Auch nach den neuen gesetzlichen Regelungen gibt es bei Kündigungen keinen Rechtsanspruch auf Abfindung

Das Kündigungsschutzrecht ist mit Wirkung für Kündigungen, die ab dem 1. Januar 2004 ausgesprochen werden, verschlechtert worden. Rot-Grün hat die 1996 eingeführten Regelungen der Kohl-Ära wieder ausgegraben, die 1998 gerade von Rot-Grün abgeschafft worden waren. Im Vermittlungsausschuss wurde dann noch die Mindestgröße der Betriebe für die Geltung des Kündigungsschutzgesetzes auf mehr als zehn Beschäftigte heraufgesetzt. Zudem wurden noch gleich die Steuerfreibeträge für Abfindungen abgesenkt.

Verschlechterungen also insgesamt. Aber auch eine Verbesserung der Situation Gekündigter war versprochen: „Wir wollen einen Rechtsanspruch auf Abfindung einführen. Dann muss keiner mehr auf Wiedereinstellung klagen, um eine Abfindung auszuhandeln.“ So der damalige SPD-Generalsekretär Olaf Scholz im SPD-Organ „Vorwärts“ im Mai 2003. Die Verschlechterungen sind in Kraft. Nur: Abfindungen für betriebsbedingte Kündigungen gibt es immer noch nicht „automatisch“.

Abfindungen werden fast nie durch das Gericht „diktiert“ (Ausnahme § 10 Kündigungsschutzgesetz – KSchG). Das Gericht kann nur entscheiden, ob die Kündigung berechtigt ist oder nicht. Verhandlung und Festlegung von Abfindungen aber sind stets Sache der Parteien selbst, sie werden stets ausgehandelt.
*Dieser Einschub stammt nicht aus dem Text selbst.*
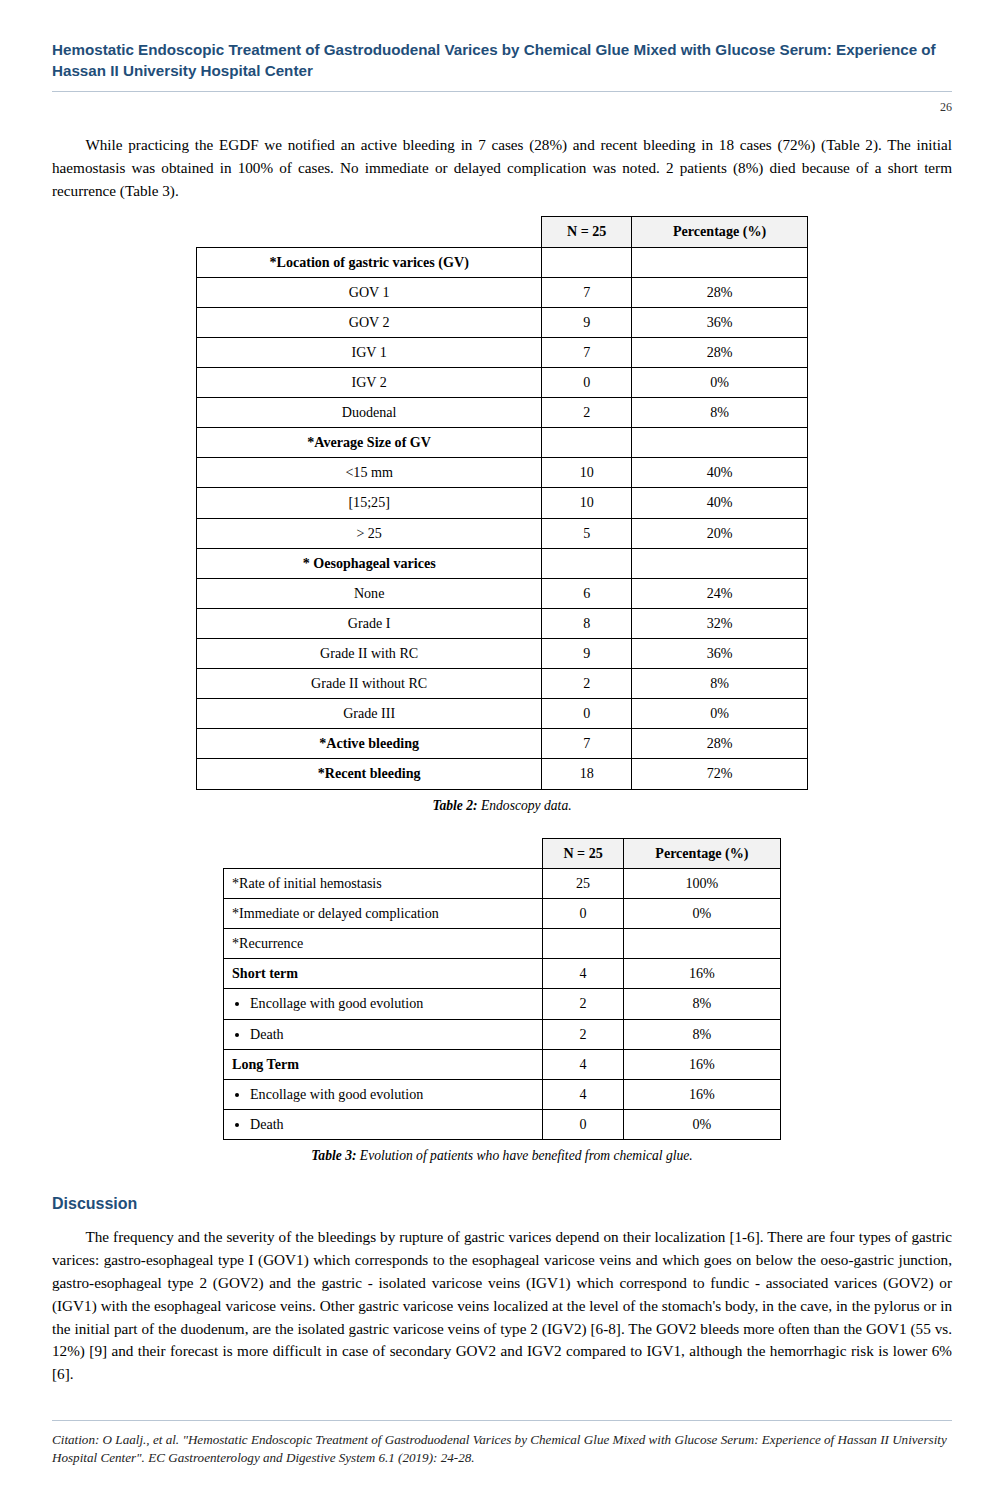Hemostatic Endoscopic Treatment of Gastroduodenal Varices by Chemical Glue Mixed with Glucose Serum: Experience of Hassan II University Hospital Center
26
While practicing the EGDF we notified an active bleeding in 7 cases (28%) and recent bleeding in 18 cases (72%) (Table 2). The initial haemostasis was obtained in 100% of cases. No immediate or delayed complication was noted. 2 patients (8%) died because of a short term recurrence (Table 3).
| | N = 25 | Percentage (%) |
| --- | --- | --- |
| *Location of gastric varices (GV) | | |
| GOV 1 | 7 | 28% |
| GOV 2 | 9 | 36% |
| IGV 1 | 7 | 28% |
| IGV 2 | 0 | 0% |
| Duodenal | 2 | 8% |
| *Average Size of GV | | |
| <15 mm | 10 | 40% |
| [15;25] | 10 | 40% |
| > 25 | 5 | 20% |
| * Oesophageal varices | | |
| None | 6 | 24% |
| Grade I | 8 | 32% |
| Grade II with RC | 9 | 36% |
| Grade II without RC | 2 | 8% |
| Grade III | 0 | 0% |
| *Active bleeding | 7 | 28% |
| *Recent bleeding | 18 | 72% |
Table 2: Endoscopy data.
| | N = 25 | Percentage (%) |
| --- | --- | --- |
| *Rate of initial hemostasis | 25 | 100% |
| *Immediate or delayed complication | 0 | 0% |
| *Recurrence | | |
| Short term | 4 | 16% |
| Encollage with good evolution | 2 | 8% |
| Death | 2 | 8% |
| Long Term | 4 | 16% |
| Encollage with good evolution | 4 | 16% |
| Death | 0 | 0% |
Table 3: Evolution of patients who have benefited from chemical glue.
Discussion
The frequency and the severity of the bleedings by rupture of gastric varices depend on their localization [1-6]. There are four types of gastric varices: gastro-esophageal type I (GOV1) which corresponds to the esophageal varicose veins and which goes on below the oeso-gastric junction, gastro-esophageal type 2 (GOV2) and the gastric - isolated varicose veins (IGV1) which correspond to fundic - associated varices (GOV2) or (IGV1) with the esophageal varicose veins. Other gastric varicose veins localized at the level of the stomach's body, in the cave, in the pylorus or in the initial part of the duodenum, are the isolated gastric varicose veins of type 2 (IGV2) [6-8]. The GOV2 bleeds more often than the GOV1 (55 vs. 12%) [9] and their forecast is more difficult in case of secondary GOV2 and IGV2 compared to IGV1, although the hemorrhagic risk is lower 6% [6].
Citation: O Laalj., et al. "Hemostatic Endoscopic Treatment of Gastroduodenal Varices by Chemical Glue Mixed with Glucose Serum: Experience of Hassan II University Hospital Center". EC Gastroenterology and Digestive System 6.1 (2019): 24-28.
Abfindungen werden zumeist nur gezahlt, wenn ein Arbeitnehmer sich beim Arbeits- gericht gegen eine Kündigung wehrt (oder droht, sich zu wehren) und der Arbeitgeber die Gefahr sieht, den Prozess zu verlieren.

So ist es auch jetzt noch die unveränderte rechtliche Situation trotz der hehren Ankündigung der SPD: der neue § 1a KSchG sagt, dass der Arbeitgeber zusammen mit der betriebsbedingten Kündigung eine Abfin- dung anbieten kann und dann der Arbeitnehmer eine Abfindung von 50 Prozent Bruttomonatsentgelt pro Beschäftigungsjahr erhält, wenn er auf die Kündigungsschutzklage verzichtet. Der Arbeitgeber darf anbieten, der Arbeitnehmer kann dies also nicht verlangen. Ohne freiwilliges Angebot des Arbeitgebers bleibt alles wie bisher.

Dementsprechend wird der neue § 1a KSchG bewertet: er mag „populistisch und öffentlichkeitswirksam sein – effektiv und zielführend ist er nicht“ (Arbeitsrechtsausschuss des Anwaltsvereins), er sei – so andere – eine „Veralberung der Arbeitnehmer“.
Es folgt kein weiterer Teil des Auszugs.